Der Kläger begehrte daraufhin Feststellung der Deckung in der Betriebshaftpflichtversicherung. Die Vorinstanzen verneinten den Deckungsschutz; die außerordentliche Revision wurde zurückgewiesen.
OGH-Entscheidung
Spezialität des versicherten Risikos
Der OGH betont erneut, dass die Haftpflichtversicherung vom Grundsatz der Spezialität der versicherten Gefahr beherrscht wird. Versicherungsschutz besteht nur für Schadenfälle, die sich aus dem versicherten Risiko ableiten lassen.
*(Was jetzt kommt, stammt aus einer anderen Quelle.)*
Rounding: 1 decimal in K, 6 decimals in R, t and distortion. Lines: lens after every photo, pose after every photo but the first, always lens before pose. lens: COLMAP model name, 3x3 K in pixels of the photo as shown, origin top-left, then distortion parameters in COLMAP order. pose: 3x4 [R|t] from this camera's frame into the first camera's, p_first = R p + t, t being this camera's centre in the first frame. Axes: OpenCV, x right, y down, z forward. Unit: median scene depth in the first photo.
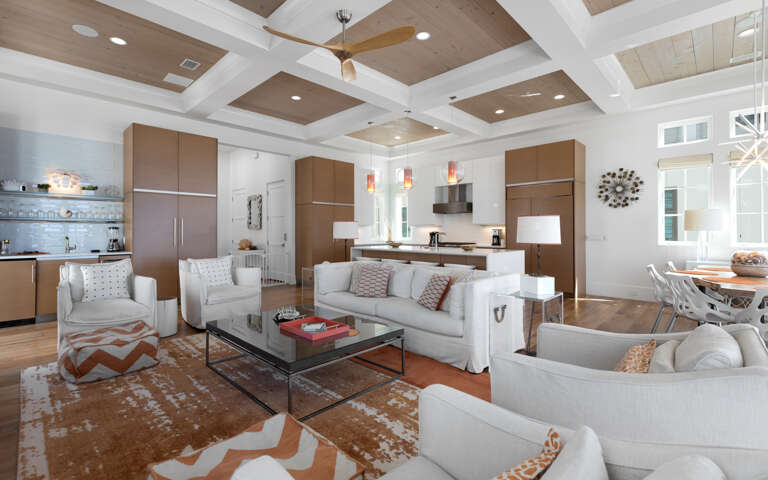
lens RADIAL K [[346.1, 0, 378.1], [0, 346.1, 226.6], [0, 0, 1]] dist [0.004523, 0.000510]
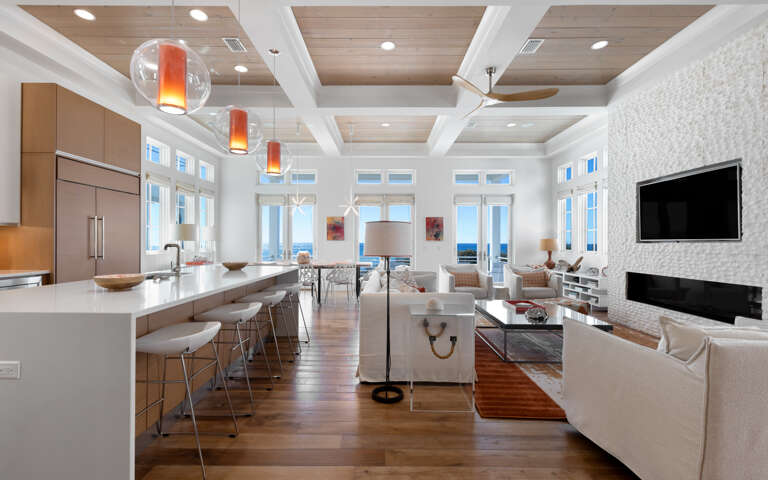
lens RADIAL K [[346.1, 0, 381.3], [0, 346.1, 241.0], [0, 0, 1]] dist [0.004523, 0.000510]
pose [[-0.698336, -0.000348, 0.715770, -0.388736], [-0.016536, 0.999741, -0.015647, 0.017094], [-0.715580, -0.022763, -0.698160, 1.166011]]
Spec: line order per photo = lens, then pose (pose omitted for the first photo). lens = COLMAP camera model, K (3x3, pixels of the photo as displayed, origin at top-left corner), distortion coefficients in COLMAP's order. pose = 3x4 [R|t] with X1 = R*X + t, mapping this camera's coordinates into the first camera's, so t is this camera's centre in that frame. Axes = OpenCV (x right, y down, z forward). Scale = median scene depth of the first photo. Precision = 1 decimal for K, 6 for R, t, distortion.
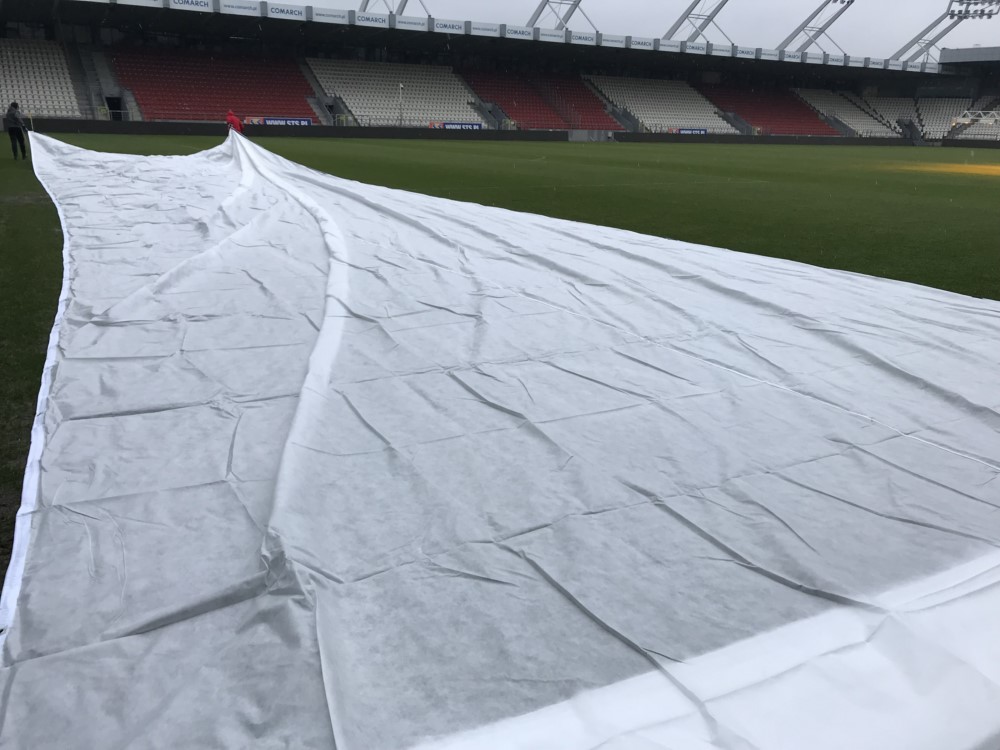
lens RADIAL K [[827.9, 0, 500.0], [0, 827.9, 375.0], [0, 0, 1]] dist [0.008404, 0.013912]
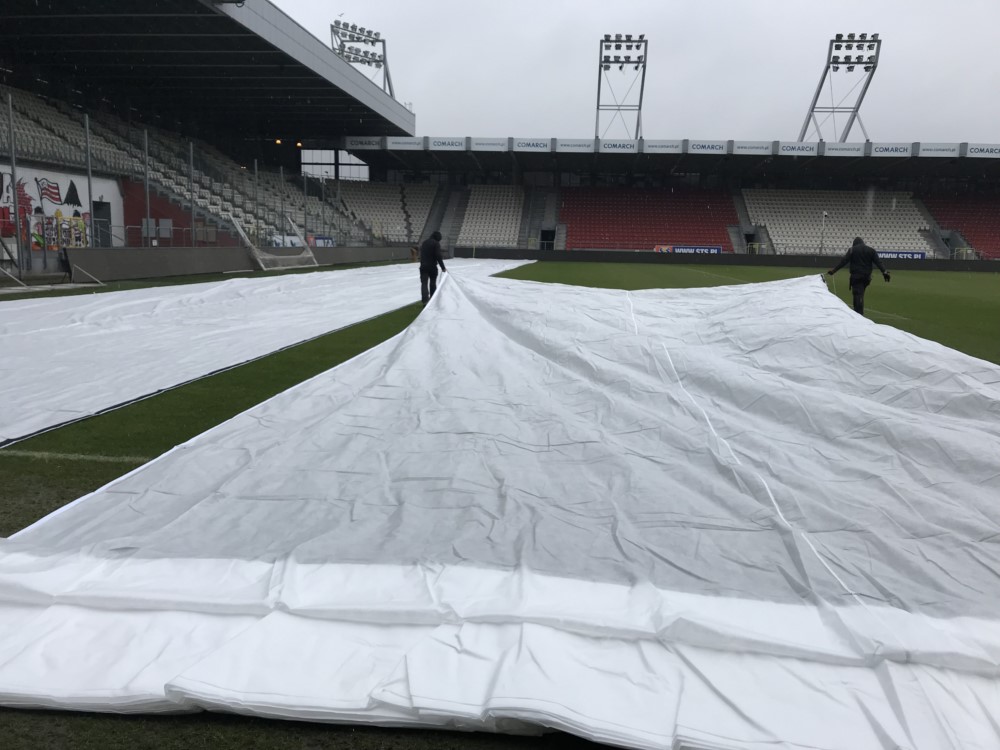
lens RADIAL K [[825.8, 0, 503.1], [0, 825.8, 359.4], [0, 0, 1]] dist [0.010541, 0.001951]
pose [[0.819032, 0.075229, -0.568794, 0.127464], [-0.169630, 0.978798, -0.114802, -0.018077], [0.548098, 0.190512, 0.814428, 0.070915]]
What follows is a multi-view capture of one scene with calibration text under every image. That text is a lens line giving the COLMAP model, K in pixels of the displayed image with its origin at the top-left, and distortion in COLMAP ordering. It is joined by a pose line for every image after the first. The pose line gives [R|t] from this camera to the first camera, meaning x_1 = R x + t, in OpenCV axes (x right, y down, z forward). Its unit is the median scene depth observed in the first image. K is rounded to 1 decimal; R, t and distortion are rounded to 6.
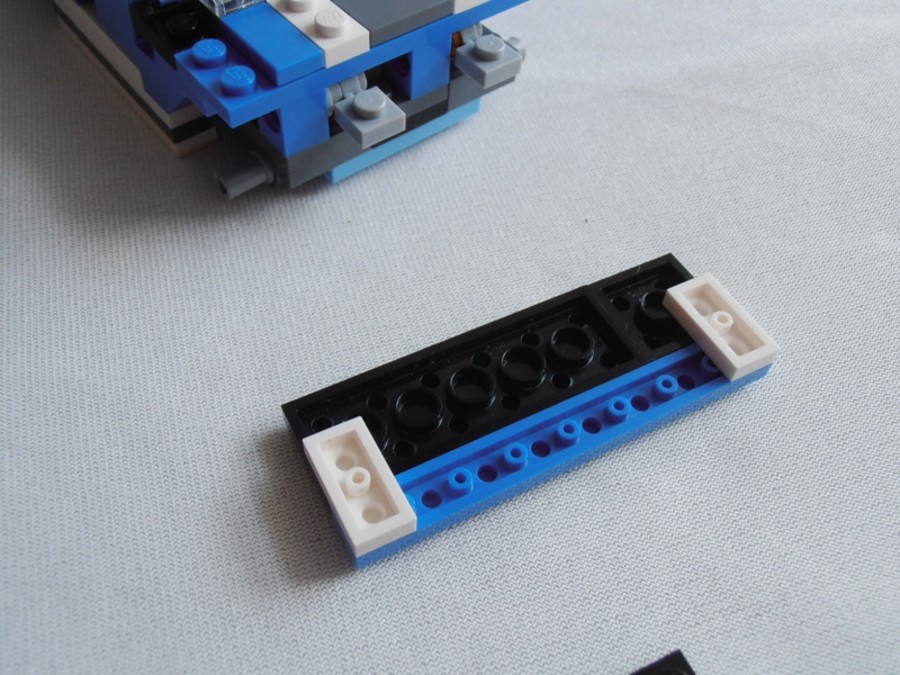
lens RADIAL K [[891.4, 0, 450.0], [0, 891.4, 337.5], [0, 0, 1]] dist [-0.052741, 0.033416]
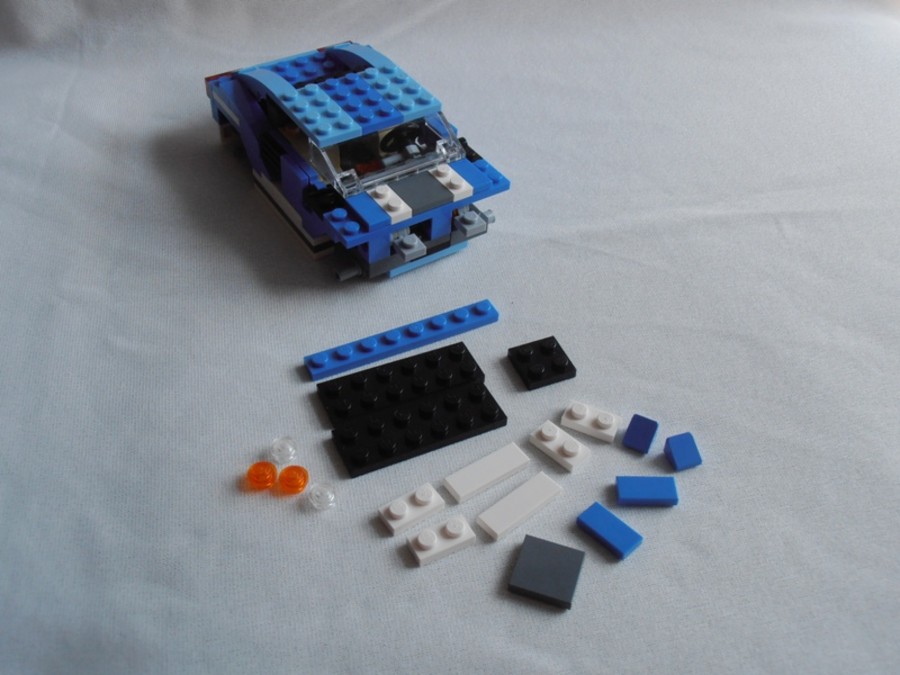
lens RADIAL K [[891.4, 0, 450.0], [0, 891.4, 337.5], [0, 0, 1]] dist [-0.052741, 0.033416]
pose [[0.995737, 0.066810, -0.063600, 0.147368], [-0.074533, 0.988967, -0.128016, 0.219156], [0.054345, 0.132211, 0.989731, -1.021128]]
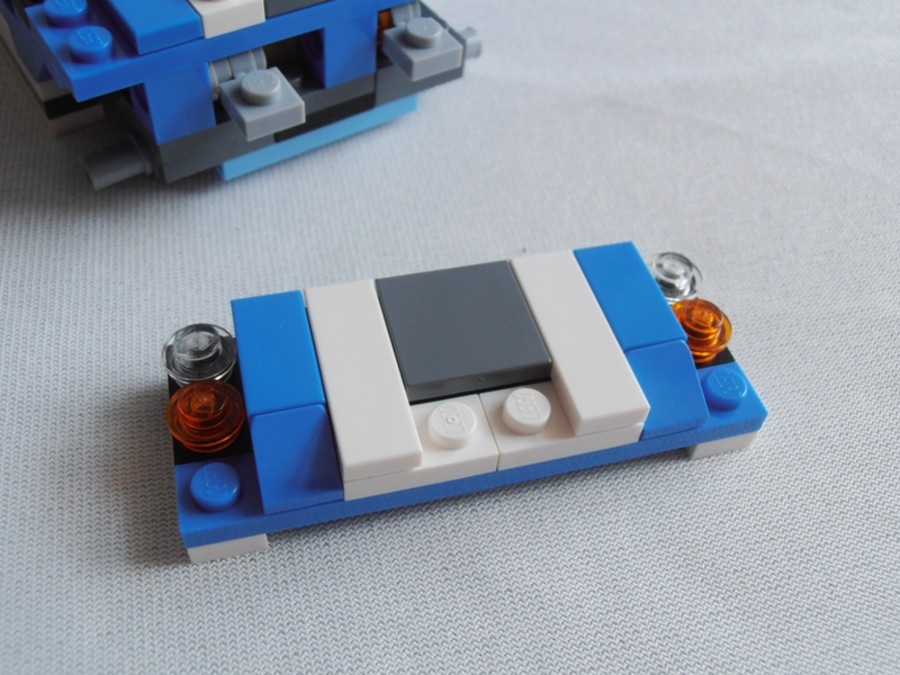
lens RADIAL K [[891.4, 0, 450.0], [0, 891.4, 337.5], [0, 0, 1]] dist [-0.052741, 0.033416]
pose [[0.996364, 0.083386, -0.017492, 0.107142], [-0.083591, 0.996436, -0.011308, -0.035931], [0.016487, 0.012729, 0.999783, 0.176470]]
Maßgeblich ist dabei stets die Risikobeschreibung in der Polizze, verstanden aus der Sicht eines redlichen Versicherungsnehmers.
Bei Betriebshaftpflichtversicherungen umfasst das Risiko zwar alle Tätigkeiten, die in einem inneren ursächlichen Zusammenhang mit dem Betrieb stehen; der Umfang der Gewerbeberechtigung bildet jedoch eine wesentliche inhaltliche Grenze. Tätigkeiten, die offensichtlich über die Gewerbeberechtigung hinausgehen, sind nach ständiger Judikatur vom Versicherungsschutz nicht umfasst.
Abstellen auf den vom Geschädigten behaupteten Sachverhalt
Für die Deckungsprüfung ist entscheidend, auf welchen Sachverhalt der Geschädigte seinen Anspruch stützt. Der Versicherungsnehmer kann nicht durch eigene Behauptungen den Umfang des geltend gemachten Anspruchs verändern. Damit wird verhindert, dass Deckung durch bloße Gegenbehauptungen konstruiert werden kann.
Hier stützte der Geschädigte seinen Anspruch gerade darauf, dass der Kläger Planungsleistungen als Hauptleistung erbracht habe.
Überschreitung der Gewerbeberechtigung
Der OGH prüft anhand der Behauptungen des Geschädigten, ob diese Tätigkeiten im versicherten Risiko liegen.
- Das Handelsgewerbe umfasst nach der Rsp lediglich Tätigkeiten im Rahmen des Warenaustausches.
- Nach § 32 Abs 1 Z 8 GewO dürfen Gewerbetreibende zwar im Rahmen ihres Gewerbes planen, jedoch nur in begrenztem Umfang und abhängig von der tatsächlichen Gewerbeausübung.
- Die Vorinstanzen stellten fest, dass die Erstellung eines Gesamtkonzepts für die Heizungs- und Belüftungsanlage samt Berechnungen zur Luftmenge, die direkt in die Einreichplanung des Bauvorhabens einfließen sollte, die zulässigen Nebenrechte des Handelsgewerbes offensichtlich übersteigt.
Diese Beurteilung übernimmt der OGH.
Der Kläger argumentierte zwar, dass „Vorplanungsarbeiten“ notwendig seien, um beurteilen zu können, ob er eine Anlage liefern könne; der OGH hielt jedoch fest, dass sich diese Argumentation nicht mit der Kernaussage des Berufungsgerichts auseinandersetze: Der Geschädigte habe die Planungsleistung als Hauptleistung dargestellt, nicht als Nebenleistung zum Handel. Damit zeige die Revision keine erhebliche Rechtsfrage auf.
Keine Relevanz anderer Gewerbeberechtigungen
Der Kläger verfügte auch über das Gewerbe des Ingenieurbüros. Der OGH stellte klar, dass dies irrelevant sei, weil sich der Versicherungsvertrag nur auf die Betriebsart „Handel mit Montage“ bezog. Andere Gewerbe sind daher nicht versichert.